*** Opening INFORMATION PROVIDED ***
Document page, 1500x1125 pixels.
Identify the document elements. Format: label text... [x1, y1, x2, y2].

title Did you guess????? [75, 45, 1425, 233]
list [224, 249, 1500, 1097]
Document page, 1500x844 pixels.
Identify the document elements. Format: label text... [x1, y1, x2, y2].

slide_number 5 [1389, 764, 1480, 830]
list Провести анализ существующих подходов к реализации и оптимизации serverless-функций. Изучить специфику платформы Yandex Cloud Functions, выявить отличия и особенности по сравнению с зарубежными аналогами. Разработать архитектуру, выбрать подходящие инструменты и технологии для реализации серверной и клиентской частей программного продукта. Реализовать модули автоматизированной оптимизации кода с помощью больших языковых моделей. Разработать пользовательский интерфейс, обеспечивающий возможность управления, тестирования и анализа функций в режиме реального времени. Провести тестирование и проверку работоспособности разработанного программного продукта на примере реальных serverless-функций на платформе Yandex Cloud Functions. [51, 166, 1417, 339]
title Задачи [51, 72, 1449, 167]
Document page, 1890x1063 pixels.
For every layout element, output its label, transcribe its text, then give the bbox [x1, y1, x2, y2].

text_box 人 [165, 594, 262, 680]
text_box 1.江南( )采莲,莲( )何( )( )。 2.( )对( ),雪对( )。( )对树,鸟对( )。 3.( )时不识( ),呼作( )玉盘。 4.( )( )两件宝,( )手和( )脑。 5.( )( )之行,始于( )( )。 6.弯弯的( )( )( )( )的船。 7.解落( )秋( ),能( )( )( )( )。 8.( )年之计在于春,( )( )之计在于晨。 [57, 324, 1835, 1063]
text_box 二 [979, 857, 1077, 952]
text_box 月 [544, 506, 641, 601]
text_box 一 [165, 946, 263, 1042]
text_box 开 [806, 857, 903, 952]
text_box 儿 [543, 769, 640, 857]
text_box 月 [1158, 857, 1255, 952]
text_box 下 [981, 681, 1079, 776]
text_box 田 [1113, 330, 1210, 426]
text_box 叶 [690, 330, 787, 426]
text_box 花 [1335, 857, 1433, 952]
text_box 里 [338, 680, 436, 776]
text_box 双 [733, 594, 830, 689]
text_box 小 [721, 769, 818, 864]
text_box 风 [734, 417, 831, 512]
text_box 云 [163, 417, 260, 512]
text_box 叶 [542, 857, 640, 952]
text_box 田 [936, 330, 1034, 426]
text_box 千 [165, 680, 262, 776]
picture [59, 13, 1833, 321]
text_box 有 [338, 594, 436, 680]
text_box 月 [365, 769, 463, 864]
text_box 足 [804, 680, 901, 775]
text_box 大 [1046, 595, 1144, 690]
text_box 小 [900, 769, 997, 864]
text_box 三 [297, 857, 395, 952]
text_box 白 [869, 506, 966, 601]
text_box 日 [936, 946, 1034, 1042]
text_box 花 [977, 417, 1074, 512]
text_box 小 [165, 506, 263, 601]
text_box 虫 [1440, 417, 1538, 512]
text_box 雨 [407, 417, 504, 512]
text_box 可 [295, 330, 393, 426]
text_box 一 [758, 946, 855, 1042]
*** Closing INFORMATION PROVIDED ***
> **WORK ORDER**:
The answer is to be a bare number, showing how many lines of the records contain "pixels".

> **TASK OUTPUT**:
3